For those keeping score at home, through yesterday MLB IL placements are up 30% compared to 2019. This does NOT include COVID-IL placements. pic.twitter.com/0aJJddY8zi— Derek Rhoads (@drhoa3) May 27, 2021
Player health has been a nightmare this season, and the Yankees aren’t alone. Sure, you probably could have predicted something going awry for various Yankees. Kluber’s shoulder isn’t necessarily a huge surprise, nor was Giancarlo Stanton’s quad tightness. Ditto Aaron Hicks’s torn tendon sheath in his wrist.
My point, though, is that I wouldn’t be so quick to blame the Yankees’ training staff for some of the muscle and soft tissue injuries the team has suffered this season. This is nowhere close to what happened to the club in 2019, when the team was an extreme outlier in terms of maladies.
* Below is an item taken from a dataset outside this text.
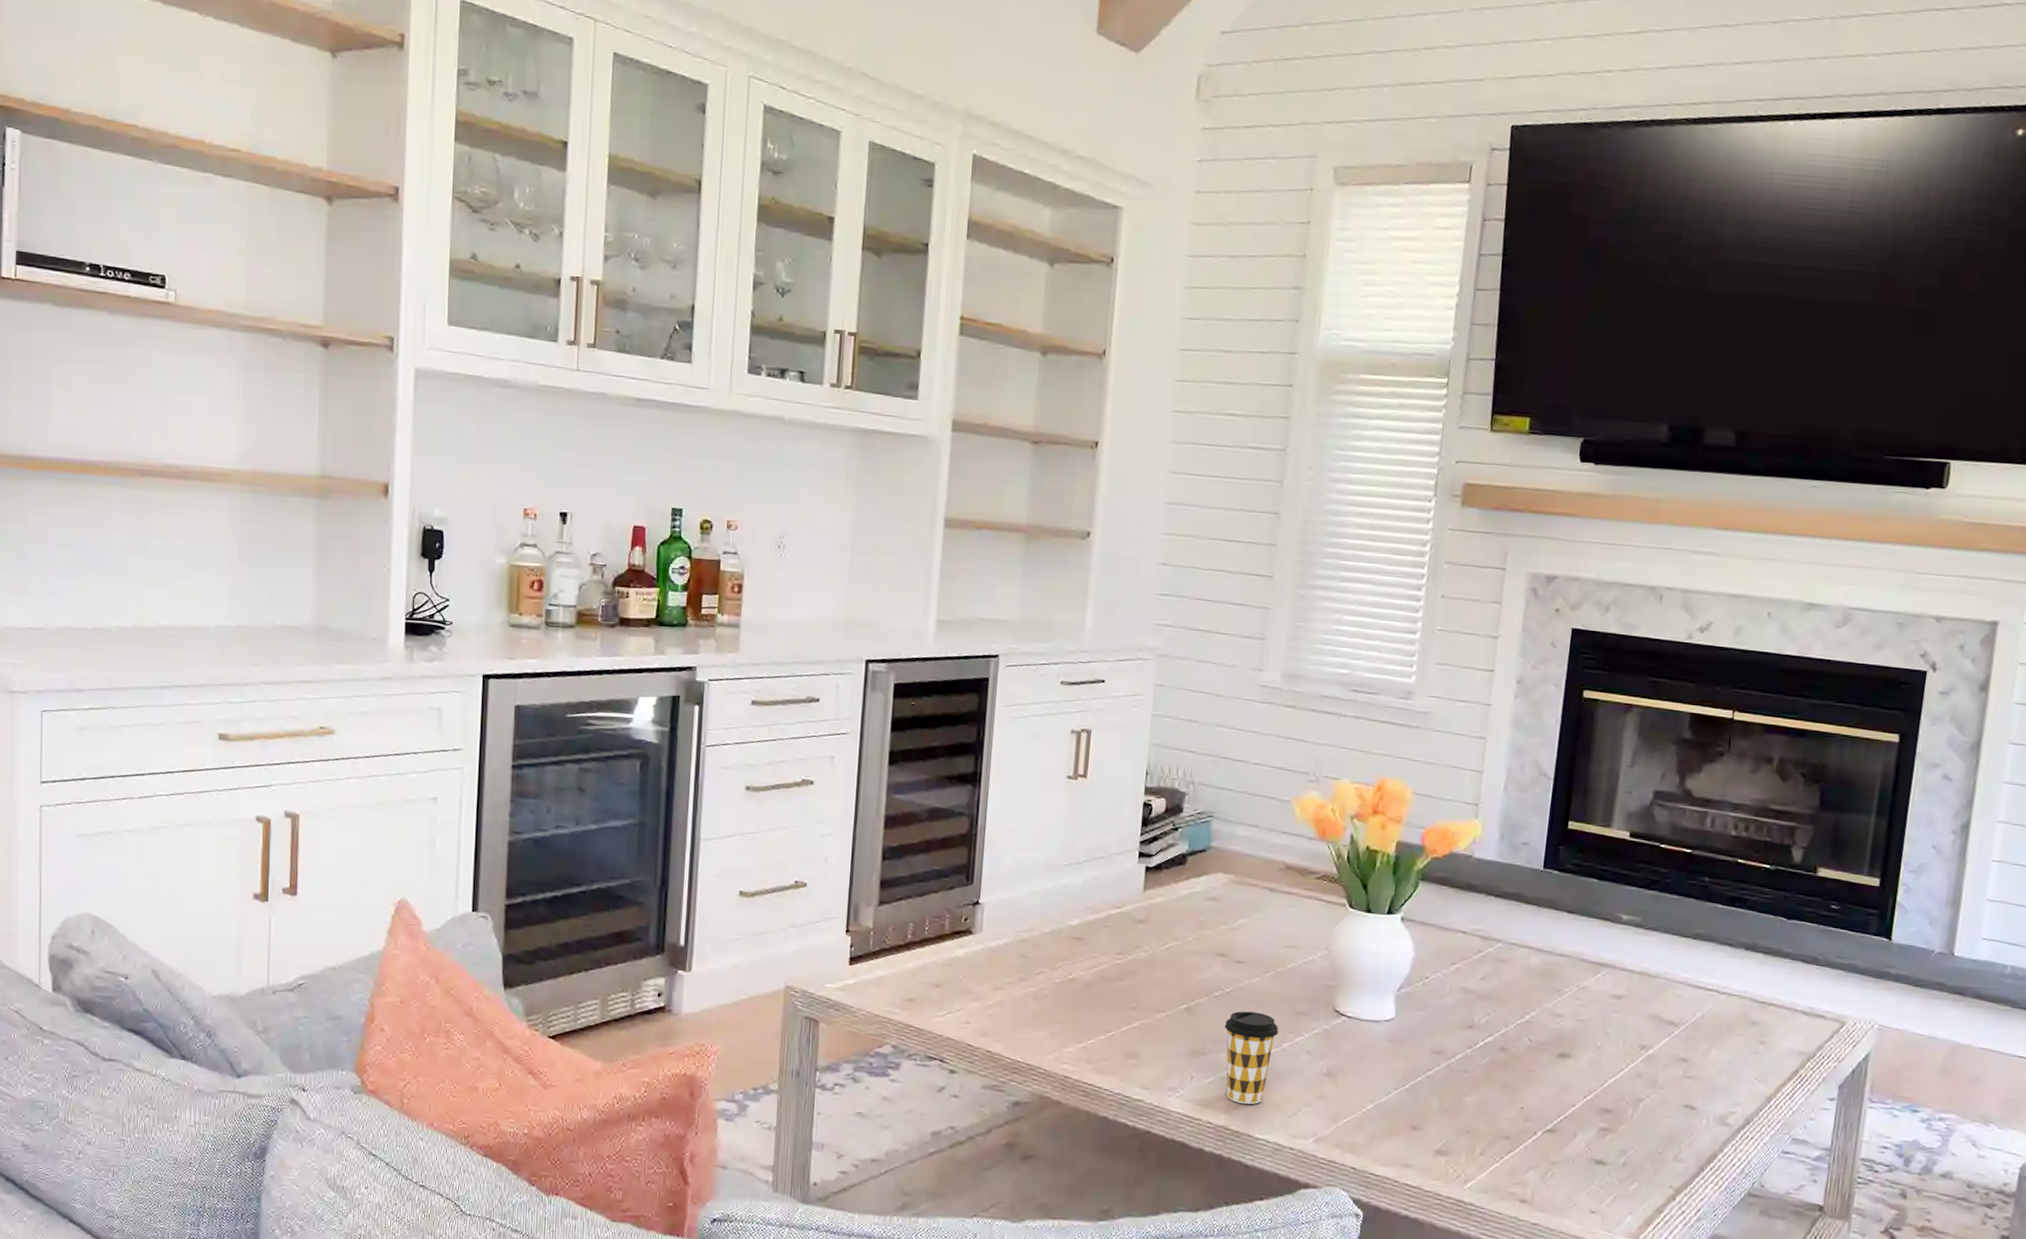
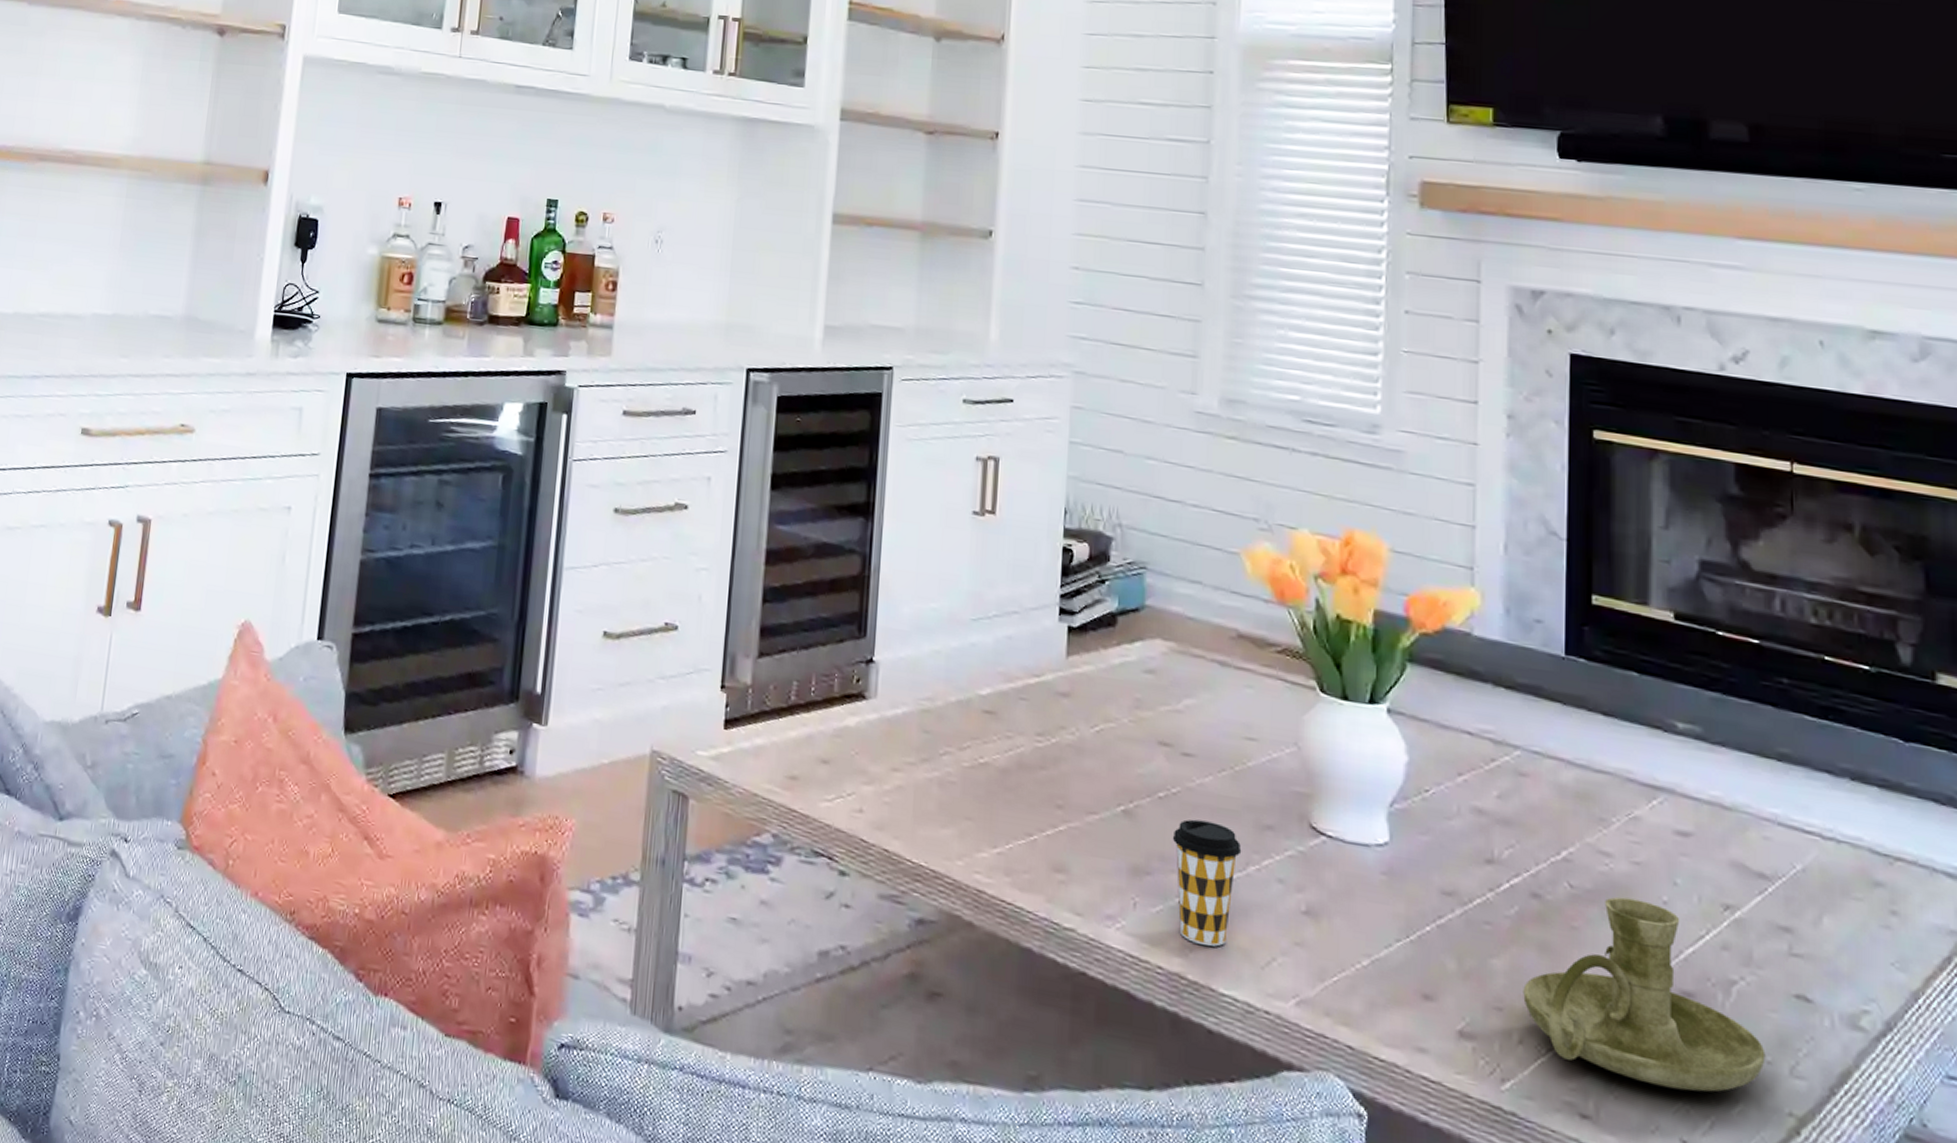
candle holder: none [1486,1045,1658,1178] -> present [1523,896,1766,1092]

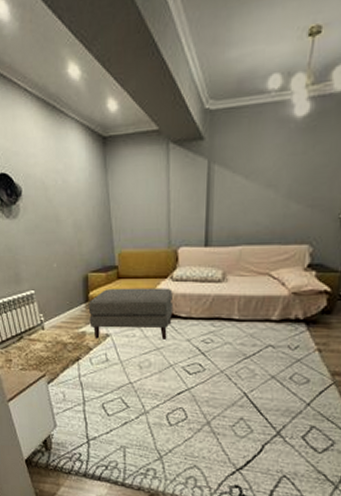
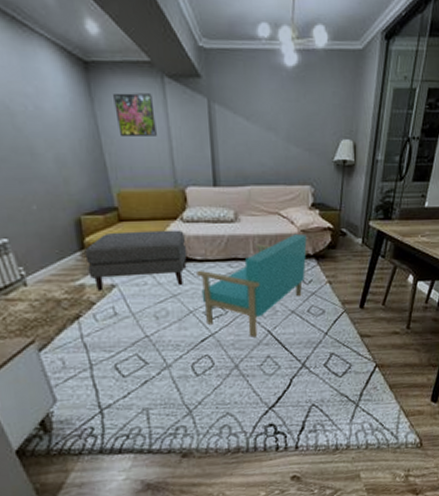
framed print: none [124,160,158,203] -> present [113,93,157,138]
loveseat: none [179,295,298,397] -> present [195,233,307,337]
This year, the Yankees are basically par for the course. There was an expectation of injuries this season given the huge increase in games year-over-year, so we should have been prepared for a few Yankees going down — even if they are the ones we could have seen coming.
To me, the bigger issue is not preparing for this in terms of depth, particularly in the infield. We saw the Tyler Wades and Thairo Estradas of the world get too much playing time last summer. Now, we’re seeing a lot of Wade again (and in fairness, he’s been a little better) along with far too much Mike Ford. And rather than getting higher-floor depth, the team hedged its bets on minor league deals that have been duds in Jay Bruce and Derek Dietrich. Then there’s Rougned Odor, who simply hasn’t hit. Ultimately, some of this is on the front office (or ownership, for not offering enough financial flexibility) to not have foreseen a rash of injuries coming again this season, even with the overhauled training staff.